:: DATASET

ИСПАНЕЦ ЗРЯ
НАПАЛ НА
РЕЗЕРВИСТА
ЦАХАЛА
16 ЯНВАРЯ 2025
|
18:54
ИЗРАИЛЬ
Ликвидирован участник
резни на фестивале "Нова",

::::

AIM OF THE EXERCISE — Extract each entry in full and write it down exactly.

SOLUTION FOR THIS EXERCISE —
ИСПАНЕЦ ЗРЯ
НАПАЛ НА
РЕЗЕРВИСТА
ЦАХАЛА
16 ЯНВАРЯ 2025
|
18:54
ИЗРАИЛЬ
Ликвидирован участник
резни на фестивале "Нова",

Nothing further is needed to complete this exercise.